[[ Data extract, beginning ]]

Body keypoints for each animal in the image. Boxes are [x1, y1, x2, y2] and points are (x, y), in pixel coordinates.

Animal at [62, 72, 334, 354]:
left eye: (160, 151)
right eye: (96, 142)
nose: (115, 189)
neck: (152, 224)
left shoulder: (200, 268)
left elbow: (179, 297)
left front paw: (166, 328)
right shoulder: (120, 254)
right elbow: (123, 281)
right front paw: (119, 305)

[[ Data extract, end ]]
[[ Data extract, beginning ]]

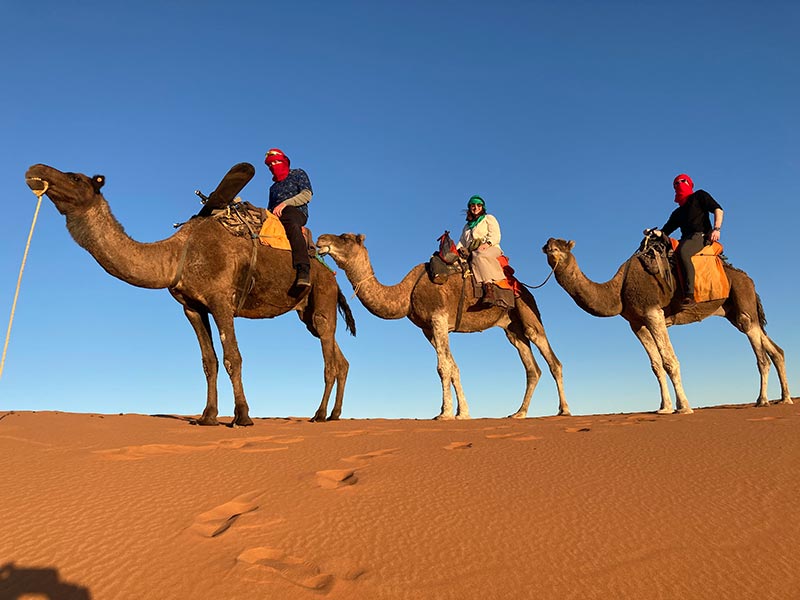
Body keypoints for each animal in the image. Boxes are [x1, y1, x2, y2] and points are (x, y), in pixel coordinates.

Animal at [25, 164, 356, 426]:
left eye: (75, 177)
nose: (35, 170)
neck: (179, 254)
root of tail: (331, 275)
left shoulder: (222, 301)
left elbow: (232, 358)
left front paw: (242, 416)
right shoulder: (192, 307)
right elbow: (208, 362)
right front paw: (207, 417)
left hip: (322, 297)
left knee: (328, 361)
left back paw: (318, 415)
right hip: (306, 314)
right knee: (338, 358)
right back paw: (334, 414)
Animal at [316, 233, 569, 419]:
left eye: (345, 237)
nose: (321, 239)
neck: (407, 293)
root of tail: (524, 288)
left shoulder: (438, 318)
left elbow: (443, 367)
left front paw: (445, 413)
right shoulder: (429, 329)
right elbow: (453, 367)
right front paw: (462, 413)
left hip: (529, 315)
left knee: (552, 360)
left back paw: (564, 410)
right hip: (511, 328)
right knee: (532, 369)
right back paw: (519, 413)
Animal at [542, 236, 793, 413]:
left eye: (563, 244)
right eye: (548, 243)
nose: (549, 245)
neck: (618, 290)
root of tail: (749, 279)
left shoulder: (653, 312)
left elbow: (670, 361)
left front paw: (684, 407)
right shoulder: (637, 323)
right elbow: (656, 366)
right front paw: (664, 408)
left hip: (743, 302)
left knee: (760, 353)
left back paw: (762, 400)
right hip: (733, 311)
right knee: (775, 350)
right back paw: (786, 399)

[[ Data extract, end ]]

Take the entries above and return only the lines from the one with "left elbow: (443, 367)" to the one with "right back paw: (786, 399)", both included, unchanged.

left elbow: (443, 367)
left front paw: (445, 413)
right shoulder: (429, 329)
right elbow: (453, 367)
right front paw: (462, 413)
left hip: (529, 315)
left knee: (552, 360)
left back paw: (564, 410)
right hip: (511, 328)
right knee: (532, 369)
right back paw: (519, 413)
Animal at [542, 236, 793, 413]:
left eye: (563, 244)
right eye: (548, 243)
nose: (549, 245)
neck: (618, 290)
root of tail: (749, 279)
left shoulder: (653, 312)
left elbow: (670, 361)
left front paw: (684, 407)
right shoulder: (637, 323)
right elbow: (656, 366)
right front paw: (664, 408)
left hip: (743, 302)
left knee: (760, 353)
left back paw: (762, 400)
right hip: (733, 311)
right knee: (775, 350)
right back paw: (786, 399)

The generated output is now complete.